Iniciado o correspondente expediente de execução subsidiária da gestão de biomassa e/ou de retirada de espécies arbóreas na parcela 247 do polígono 86, segundo consta no cadastro desta câmara municipal, por não cumprimento das obrigações estabelecidas na Lei 3/2007, de 9 de abril, de prevenção e defesa contra incêndios florestais.
Considerando que com data de 23 de junho de 2025 se notificou aos titulares catastrais da dita parcela a obrigação de realizar os trabalhos de limpeza e roza, tudo isso de conformidade com o disposto no artigo 2 da dita Lei 3/2007, de 9 de abril.
Considerando que pese ao prazo trasncorrido no dia de hoje seguem a incumprir-se essas obrigações legais de gestão da biomassa e/ou de retirada de espécies arbóreas.
Considerando que o artigo 22.4 da Lei 3/2007, de 9 de abril, de prevenção e defesa contra os incêndios florestais da Galiza, possibilita esta câmara municipal para a execução subsidiária em caso de não cumprimento dos trabalhos de gestão de biomassa e cujos custos se repercutirão às pessoas responsáveis.

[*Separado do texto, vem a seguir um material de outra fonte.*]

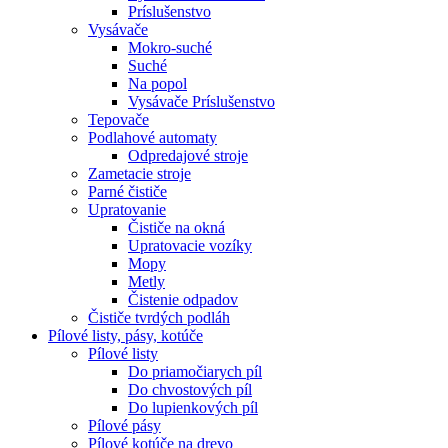
Príslušenstvo
Vysávače
Mokro-suché
Suché
Na popol
Vysávače Príslušenstvo
Tepovače
Podlahové automaty
Odpredajové stroje
Zametacie stroje
Parné čističe
Upratovanie
Čističe na okná
Upratovacie vozíky
Mopy
Metly
Čistenie odpadov
Čističe tvrdých podláh
Pílové
listy, pásy, kotúče
Pílové listy
Do priamočiarych píl
Do chvostových píl
Do lupienkových píl
Pílové pásy
Pílové kotúče na drevo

Considerando que o artigo 22.6 da Lei 3/2007, do 9 abril, de prevenção e defesa conta os incêndios florestais da Galiza, estabelece a obrigação das pessoas responsáveis de facilitar os necessários acessos às entidades responsáveis dos trabalhos de gestão da biomassa, que não requererão de nenhuma autorização para a execução subsidiária da gestão da biomassa nas redes de faixas de gestão.

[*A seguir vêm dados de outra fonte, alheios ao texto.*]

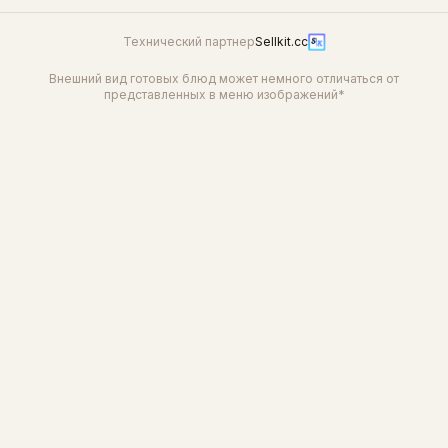
Технический партнер
Sellkit.cc
Внешний вид готовых блюд может немного отличаться от
представленных в меню изображений*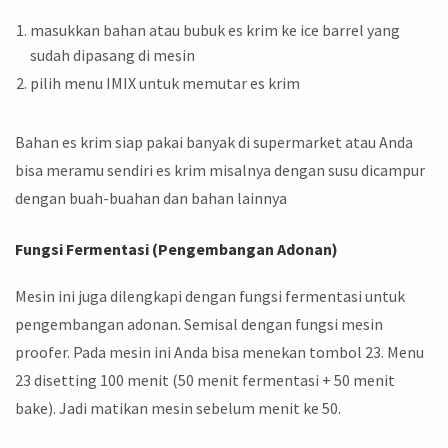
masukkan bahan atau bubuk es krim ke ice barrel yang
sudah dipasang di mesin
pilih menu IMIX untuk memutar es krim
Bahan es krim siap pakai banyak di supermarket atau Anda
bisa meramu sendiri es krim misalnya dengan susu dicampur
dengan buah-buahan dan bahan lainnya
Fungsi Fermentasi (Pengembangan Adonan)
Mesin ini juga dilengkapi dengan fungsi fermentasi untuk
pengembangan adonan. Semisal dengan fungsi mesin
proofer. Pada mesin ini Anda bisa menekan tombol 23. Menu
23 disetting 100 menit (50 menit fermentasi + 50 menit
bake). Jadi matikan mesin sebelum menit ke 50.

Pela presente, de conformidade com o estabelecido no artigo 21 da Lei 7/85, de 2 de abril, reguladora de bases de regime local, e no artigo 22.4 da Lei 3/2007, de 9 de abril, de prevenção e defesa contra incêndios florestais, no uso das faculdades conferidas pela normativa vigente,
RESOLVO:
Primero. Aprovar a execução subsidiária por parte desta câmara municipal da gestão da biomassa e/ou retirada de espécies arbóreas da parcela 247 do polígono 86, segundo consta no cadastro desta câmara municipal, cujo titular catastral é Josefa López Bodenlle, por não cumprimento das obrigações previstas na Lei 3/2007, de 9 de abril, de prevenção e defesa contra incêndios florestais.
Segundo. Encomendar os trabalhos de execução subsidiária –dada a carência de meios autárquicos próprios– à empresa Servicios Forestales Begal com CIF B56694342. Dever-se-ão facilitar os necessários acessos por parte das pessoas responsáveis e sem que se requeira nenhuma autorização ao respeito.
Terceiro. As espécies arbóreas retiradas serão objecto do seu comiso e o seu destino será o seu alleamento nos termos previstos na dita Lei 3/2007, e os montantes obtidos pela venda destinar-se-ão a sufragar as despesas derivadas desta execução subsidiária.
Quarto. Efectuar a oportuna liquidação dos custos dos trabalhos de execução subsidiária e do valor das espécies arbóreas retiradas.
Quinto. Notificar esta resolução aos interessados, com a indicação dos recursos que legalmente procedam.
Recursos. Contra este acordo, que põe fim à via administrativa, pode interpor-se alternativamente o recurso de reposição potestativo, no prazo de um mês contado desde o seguinte ao da recepção desta notificação, ante o mesmo órgão que adoptou o acordo, ou directamente o recurso contencioso-administrativo ante o Julgado do Contencioso-Administrativo de Lugo, no prazo de 2 meses contados desde o seguinte ao da recepção desta notificação, sem que se possa simultanear ambos os dois.
Sim se interpõe o recurso de reposição potestativo, não se poderá interpor o recurso contencioso-administrativo até a sua resolução expressa ou até a sua desestimação por silêncio; de conformidade com o previsto nos artigos 123 e 124 da Lei 39/2015, de 1 de outubro, do procedimento administrativo comum das administrações públicas.